N-dimensional arrays generalize the idea of the two-dimensional array. If the first 2 indicies correspond to the row and column position, subsequent indices might corespond to the page on which the array appears, the book in which the page is bound, the shelf on which the book rests, and so on.

The syntax for the N-dimension array is simply an extension of the two-dimensional syntax:

```  A(i,j,k,...)
```
and the subscripting operations that work for two dimensions extend to N dimensions. Additionally, functions like size will provide more than just 2 values.

Manipulating the dimensions of an N-dimensional array can be tricky. For example, transpose (') is not defined for such arrays and so you need to use functions like shiftdim, permute and squeeze.
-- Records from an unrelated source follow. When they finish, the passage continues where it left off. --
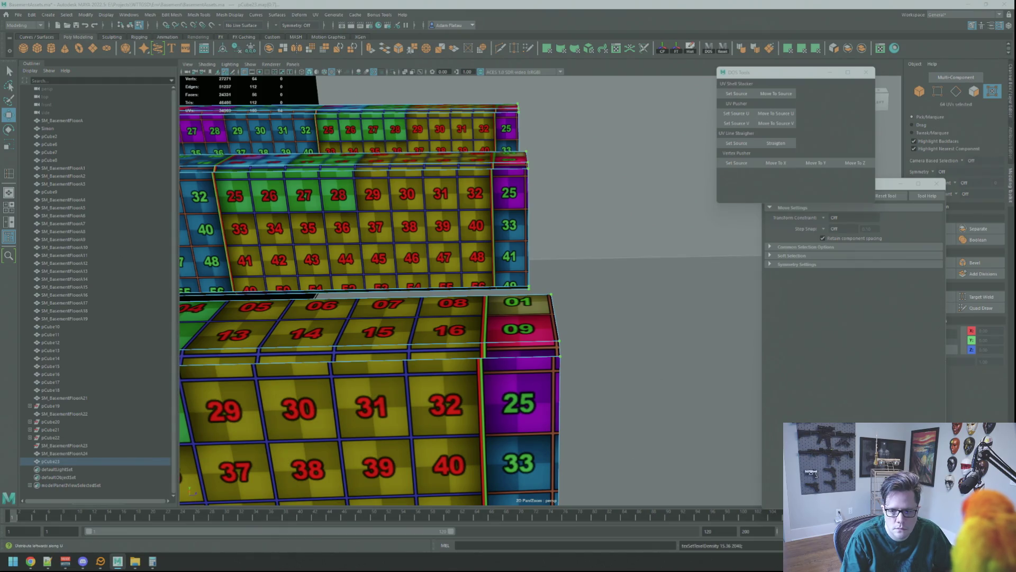
pyautogui.press('ctrl+z')
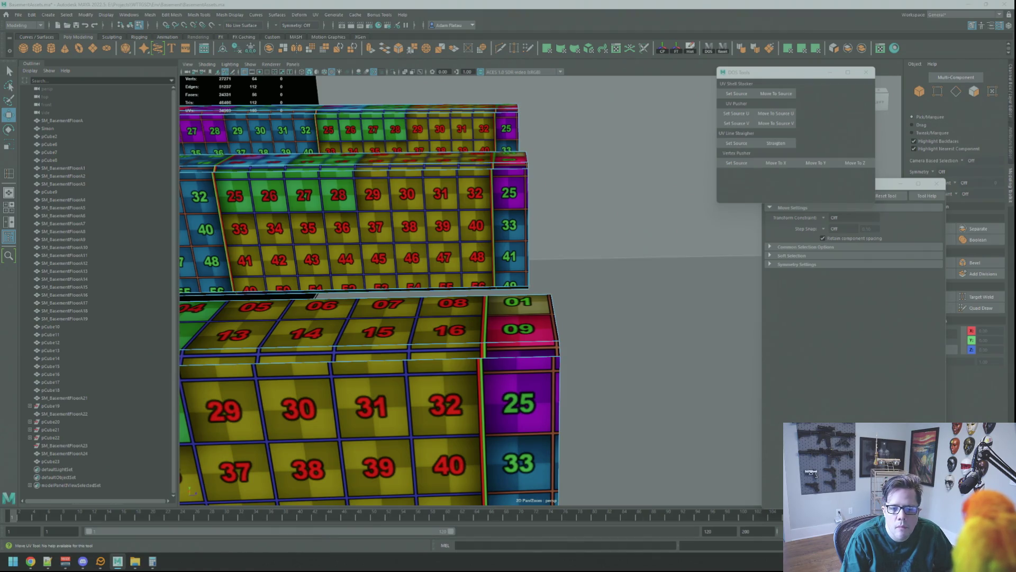
pyautogui.press('ctrl+z')
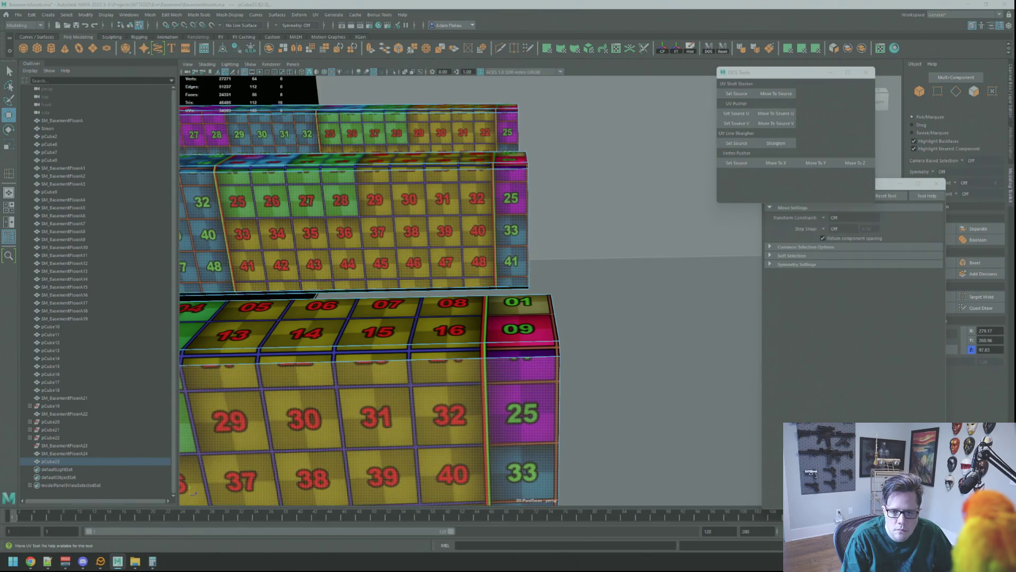
# - Return to object mode and select the wall ledge
pyautogui.press('q')
pyautogui.scroll(-10, 579, 174)
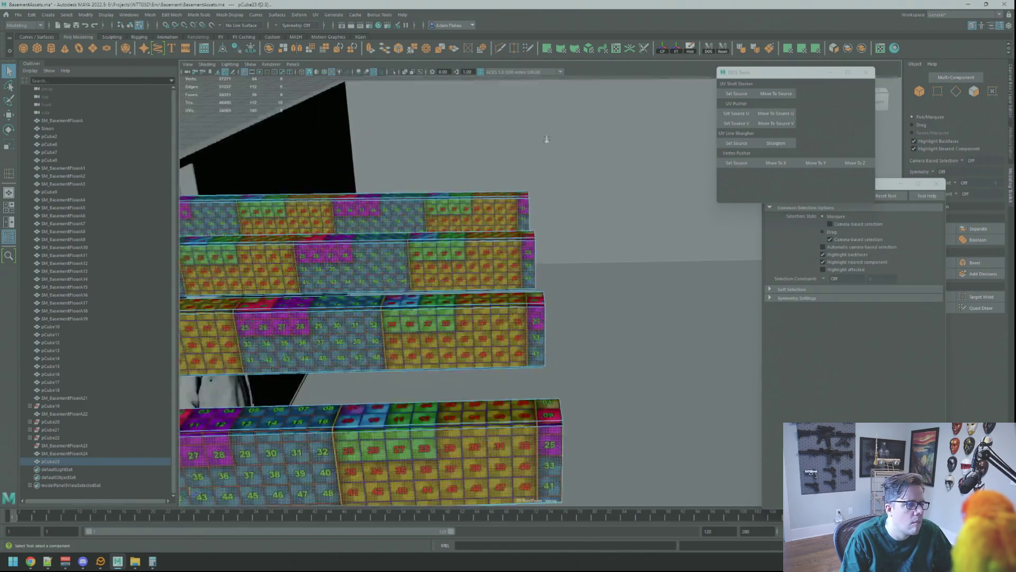
pyautogui.press('F8')
pyautogui.scroll(-5, 461, 159)
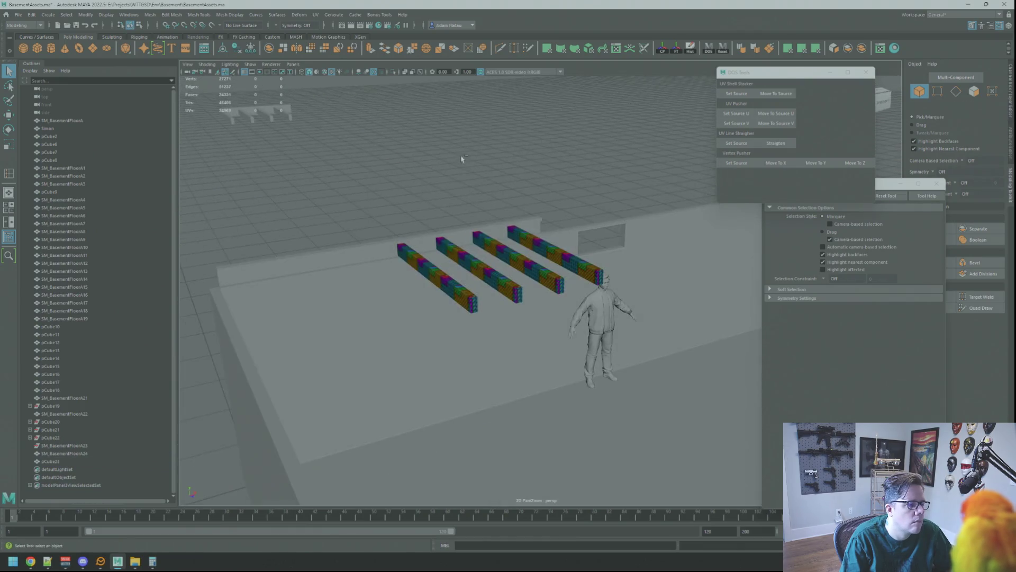
pyautogui.moveTo(483, 159)
pyautogui.keyDown('alt'); pyautogui.mouseDown()
pyautogui.moveTo(492, 186)
pyautogui.moveTo(481, 170)
pyautogui.moveTo(637, 215)
pyautogui.moveTo(566, 170)
pyautogui.moveTo(481, 193)
pyautogui.moveTo(508, 211)
pyautogui.mouseUp(); pyautogui.keyUp('alt')
pyautogui.click(408, 157)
The function squeeze is particularly useful for plotting the "planes" of a 3-dimensional array (the rows and columns for each page of the array) because plot does not accept any array with a dimension above 2. For example,

```   >> x = rand(6,4,3)
>> plot(x(1,:,:))             % plot the "first" page
??? Error using ==> plot
Data may not have more than 2 dimensions.
```
does not work because size(x(1,:,:) indicates that the object is a 3-dimensional array (try it). Using squeeze,
```   >> plot(squeeze(x(1,:,:)))             % plot the "first" page
```
will "squeeze out" the the singleton dimension an thereby create a two-dimensional array that plot can handle.